Интеллигент. Прекрасно. Здесь мы выходим на общую всем нам дорогу. И если принять во внимание разнообразие наших потребностей, сумму доступных нам наслаждений, трудно будет отрицать прогресс человечества в течение известного нам исторического периода его жизни.
Скептик. Вовсе не трудно. Нет ни малейших оснований утверждать, будто сумма счастья на земле увеличилась за время истории человечества. Само собой разумеется, увеличилось количество наслаждений, они стали разнообразнее, но, вместе с тем, увеличилось и количество страданий. И чем Вы докажете, что разность между суммой страданий и суммой наслаждений изменилась? Может быть, эта разность — величина постоянная. По–моему, нельзя даже показать, что сумма наслаждений возросла абсолютно. Вполне возможно и вероятно, что их интенсивность умалилась за счет их экстенсивности. Право, иногда хочется быть каким–нибудь дикарем–австралийцем. Он часто голоден и дрожит от холода. А зато как остро и ярко его наслаждение, когда ему удается наесться досыта и хорошенько погреться у костра или просто на солнце. Ему непонятна наша музыка, но слух его не терзает фальшивая нота. Он не понимает всей изысканной прелести наших картин, но у него нет и головной боли от хождения по музеям. Он не знает радостей философской мысли, но не знаком и с горечью сомнений и сознания своего умственного бессилия. Я завидую дикарю, завидую детям с их наивными радостями и их недолгим горем.

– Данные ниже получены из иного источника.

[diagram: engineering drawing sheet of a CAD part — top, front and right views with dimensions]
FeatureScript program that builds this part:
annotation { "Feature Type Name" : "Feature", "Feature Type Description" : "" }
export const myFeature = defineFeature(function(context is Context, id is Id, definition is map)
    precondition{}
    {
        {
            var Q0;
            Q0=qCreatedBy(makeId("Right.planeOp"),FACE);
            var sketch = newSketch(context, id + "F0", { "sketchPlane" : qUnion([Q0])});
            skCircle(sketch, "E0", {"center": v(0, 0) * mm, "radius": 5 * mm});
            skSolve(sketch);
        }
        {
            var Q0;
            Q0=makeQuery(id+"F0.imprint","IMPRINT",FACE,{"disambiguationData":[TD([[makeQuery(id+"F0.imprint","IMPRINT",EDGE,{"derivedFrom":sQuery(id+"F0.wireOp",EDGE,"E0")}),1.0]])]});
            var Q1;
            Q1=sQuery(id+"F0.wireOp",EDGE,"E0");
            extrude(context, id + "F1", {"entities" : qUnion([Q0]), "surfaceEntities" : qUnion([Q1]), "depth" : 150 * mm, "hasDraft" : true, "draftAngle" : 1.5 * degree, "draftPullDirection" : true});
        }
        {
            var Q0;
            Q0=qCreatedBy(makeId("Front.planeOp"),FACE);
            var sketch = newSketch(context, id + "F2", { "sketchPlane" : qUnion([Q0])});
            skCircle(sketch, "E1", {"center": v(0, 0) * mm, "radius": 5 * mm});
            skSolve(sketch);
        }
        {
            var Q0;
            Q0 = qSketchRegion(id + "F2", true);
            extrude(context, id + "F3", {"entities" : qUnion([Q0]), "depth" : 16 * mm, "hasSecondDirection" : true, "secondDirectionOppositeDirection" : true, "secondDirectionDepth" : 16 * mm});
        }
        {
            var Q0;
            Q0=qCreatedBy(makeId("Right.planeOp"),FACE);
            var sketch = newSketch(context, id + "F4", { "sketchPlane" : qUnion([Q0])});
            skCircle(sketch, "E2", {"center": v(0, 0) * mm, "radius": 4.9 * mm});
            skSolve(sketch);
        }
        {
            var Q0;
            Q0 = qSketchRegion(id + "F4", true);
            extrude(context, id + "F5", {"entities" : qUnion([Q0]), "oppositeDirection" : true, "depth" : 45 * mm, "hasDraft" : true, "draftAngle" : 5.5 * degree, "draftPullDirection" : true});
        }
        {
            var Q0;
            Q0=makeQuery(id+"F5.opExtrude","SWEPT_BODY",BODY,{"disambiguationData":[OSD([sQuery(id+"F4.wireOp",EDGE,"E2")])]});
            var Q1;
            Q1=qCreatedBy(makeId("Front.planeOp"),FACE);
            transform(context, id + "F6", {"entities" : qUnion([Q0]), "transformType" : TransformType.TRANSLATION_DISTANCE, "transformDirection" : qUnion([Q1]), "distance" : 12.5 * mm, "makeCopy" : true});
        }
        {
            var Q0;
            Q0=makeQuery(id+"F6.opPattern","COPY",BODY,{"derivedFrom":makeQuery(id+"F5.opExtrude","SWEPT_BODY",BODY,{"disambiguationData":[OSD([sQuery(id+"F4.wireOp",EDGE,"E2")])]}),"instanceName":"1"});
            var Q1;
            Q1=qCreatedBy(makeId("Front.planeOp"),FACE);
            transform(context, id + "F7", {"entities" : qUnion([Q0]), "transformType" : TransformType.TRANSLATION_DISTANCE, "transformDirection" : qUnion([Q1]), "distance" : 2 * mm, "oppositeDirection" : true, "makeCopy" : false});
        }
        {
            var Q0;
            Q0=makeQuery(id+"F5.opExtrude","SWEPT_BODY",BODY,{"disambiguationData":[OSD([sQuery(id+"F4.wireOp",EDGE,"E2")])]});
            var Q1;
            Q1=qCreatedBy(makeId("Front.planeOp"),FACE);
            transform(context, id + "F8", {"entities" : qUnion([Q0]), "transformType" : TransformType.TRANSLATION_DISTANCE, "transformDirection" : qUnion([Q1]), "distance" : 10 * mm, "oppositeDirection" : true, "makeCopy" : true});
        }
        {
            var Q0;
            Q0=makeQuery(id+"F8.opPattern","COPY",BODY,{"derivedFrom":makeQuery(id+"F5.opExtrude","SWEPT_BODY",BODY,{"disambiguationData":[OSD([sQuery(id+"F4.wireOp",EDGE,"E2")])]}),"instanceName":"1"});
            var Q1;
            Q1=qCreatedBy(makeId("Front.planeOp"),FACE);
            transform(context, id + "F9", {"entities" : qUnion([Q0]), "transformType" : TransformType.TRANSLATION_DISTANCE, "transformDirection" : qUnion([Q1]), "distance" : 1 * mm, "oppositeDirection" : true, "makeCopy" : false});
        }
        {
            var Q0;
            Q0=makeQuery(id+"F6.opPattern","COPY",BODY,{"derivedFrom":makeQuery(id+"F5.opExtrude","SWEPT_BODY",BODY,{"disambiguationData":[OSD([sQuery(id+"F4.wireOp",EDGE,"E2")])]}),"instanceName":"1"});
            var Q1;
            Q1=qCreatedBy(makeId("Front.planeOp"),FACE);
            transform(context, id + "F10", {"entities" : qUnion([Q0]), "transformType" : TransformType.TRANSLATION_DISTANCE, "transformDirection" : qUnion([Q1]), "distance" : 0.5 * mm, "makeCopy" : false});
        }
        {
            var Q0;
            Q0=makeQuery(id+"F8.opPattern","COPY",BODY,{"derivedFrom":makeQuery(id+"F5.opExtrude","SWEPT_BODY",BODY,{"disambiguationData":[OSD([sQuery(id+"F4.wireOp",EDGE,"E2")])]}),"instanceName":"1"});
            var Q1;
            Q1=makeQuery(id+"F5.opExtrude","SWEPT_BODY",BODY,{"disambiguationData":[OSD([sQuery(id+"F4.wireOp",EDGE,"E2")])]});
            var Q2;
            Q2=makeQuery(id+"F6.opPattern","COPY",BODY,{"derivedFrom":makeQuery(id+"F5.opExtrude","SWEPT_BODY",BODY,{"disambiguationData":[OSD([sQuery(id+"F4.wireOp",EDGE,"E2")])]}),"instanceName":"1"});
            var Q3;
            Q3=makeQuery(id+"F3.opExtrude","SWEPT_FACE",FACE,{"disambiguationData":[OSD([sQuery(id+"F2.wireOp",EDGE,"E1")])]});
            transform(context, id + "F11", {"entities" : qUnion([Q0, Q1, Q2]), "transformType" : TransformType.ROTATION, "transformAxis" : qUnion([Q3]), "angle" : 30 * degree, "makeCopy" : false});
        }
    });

Философ. Скажите, а Вы никогда не завидуете идиоту?
Скептик. К удивлению моему никогда не завидовал. Я объясняю себе это тем, что не могу перевоплотиться в идиота, и когда ставлю себя на его место, невольно представляю себе, будто продолжаю в нем сознательное свое существование. Вероятно, мне причиняет страдание мысль, что другие считают меня неспособным мыслить, видят меня слюнявым, отвратительным.

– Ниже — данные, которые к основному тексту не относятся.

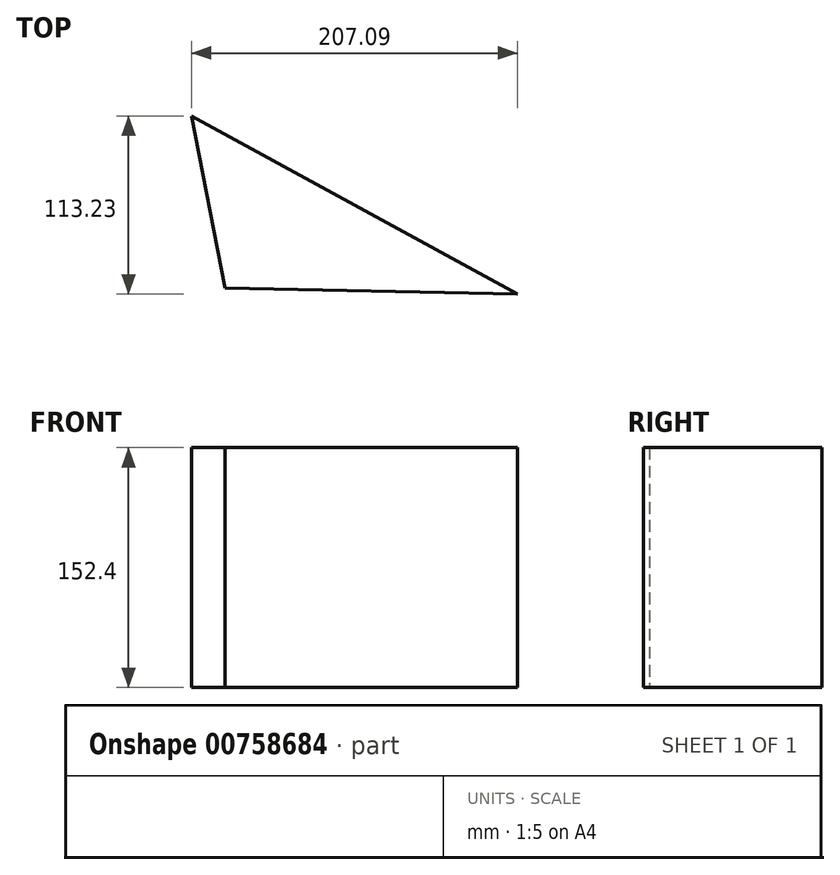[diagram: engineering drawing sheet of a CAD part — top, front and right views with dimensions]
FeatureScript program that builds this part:
annotation { "Feature Type Name" : "Feature", "Feature Type Description" : "" }
export const myFeature = defineFeature(function(context is Context, id is Id, definition is map)
    precondition{}
    {
        {
            var Q0;
            Q0=qCreatedBy(makeId("Top.planeOp"),FACE);
            var sketch = newSketch(context, id + "F0", { "sketchPlane" : qUnion([Q0])});
            skLineSegment(sketch, "E0", {"start": v(-21.3, 113.23) * mm, "end": v(-0.04, 3.8) * mm});
            skLineSegment(sketch, "E1", {"start": v(-0.04, 3.8) * mm, "end": v(185.8, 0) * mm});
            skLineSegment(sketch, "E2", {"start": v(185.8, 0) * mm, "end": v(-21.3, 113.23) * mm});
            skSolve(sketch);
        }
        {
            var Q0;
            Q0 = qSketchRegion(id + "F0", true);
            var Q1;
            Q1=makeQuery(id+"F0.imprint","IMPRINT",FACE,{"disambiguationData":[TD([[makeQuery(id+"F0.imprint","IMPRINT",EDGE,{"derivedFrom":sQuery(id+"F0.wireOp",EDGE,"E0")}),1.0]])]});
            extrude(context, id + "F1", {"entities" : qUnion([Q0, Q1]), "depth" : 152.4 * mm, "offsetDistance" : 25.4 * mm});
        }
    });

Ф и л о с о ф. Но ведь и в образе ребенка и особенно дикаря Вы не можете рассчитывать на высокую оценку со стороны окружающих.
Скептик. Здесь нет такой безнадежности.
Философ. В том то и дело. — Воображая себя дикарем или ребенком, Вы допускаете возможность дальнейшего своего развития, даже представляете его себе. Вы перевоплощаетесь в ребенка, смею Вас уверить, не более, чем в идиота, но в первом случае у Вас нет ничего явственно мешающего сохранению себя самого таким, каковы Вы теперь. Мыслью о возможности развития Вы прикрываете сохранение Вами себя самого. Вы хотите быть не ребенком, а и ребенком, т. е. хотите прибавить к своему теперешнему состоянию еще нечто хорошее из состояния ребенка или дикаря, вовсе не отказываясь от богатств Вашей душевной жизни. На этом своеобразном самообмане и основывается притягательность руссоизма, толстовства и т. д.
Скептик. Пусть так. Основной мой тезис остается непоколебленным: нет основания предполагать, что до сих пор человечество развивалось ко все большему счастью. А, следовательно, еще меньше оснований допускать, что оно будет двигаться к нему в дальнейшем.
Интеллигент. Надо ли и можно ли так односторонне понимать счастье? Выше наслаждений и страданий сама энергия этой жизни, ее напряженность. Истинная радость не в мещанском самодовольстве, а в напряжении и борьбе.
Скептик. Если хотите, я согласен с Вами.
«Блажен, кто посетил сей мир
В его минуты роковые.
— Его призвали всеблагие,
Как собеседника, на пир».
Признаюсь, я бы предпочел уклониться от такой беседы. Но, повторяю, я согласен с Вами. Однако что Вы от этого выиграете? — Рост напряженности жизни доказать еще труднее, чем рост счастья. Вы сошлетесь на переживаемую нами революцию. Но сколько было революций! И все они сменялись маразмом и реакцией. И потом еще большой вопрос: является ли революция симптомом силы или судорожных порывов бессилия.
Интеллигент. Я ловлю Вас на противоречии самому себе. — Вы признаете относительный прогресс. Этим Вы признаете самый принцип прогресса.
Скептик. Никакого противоречия тут я не вижу. Если бы даже существовали периоды прогресса и регресса (о чем можно спорить), ничего отсюда не следовало бы. Может быть, периоды прогресса нацело погашаются периодами регресса, так что в общем человечество движется по прямой, хотя и волнующейся несколько линии.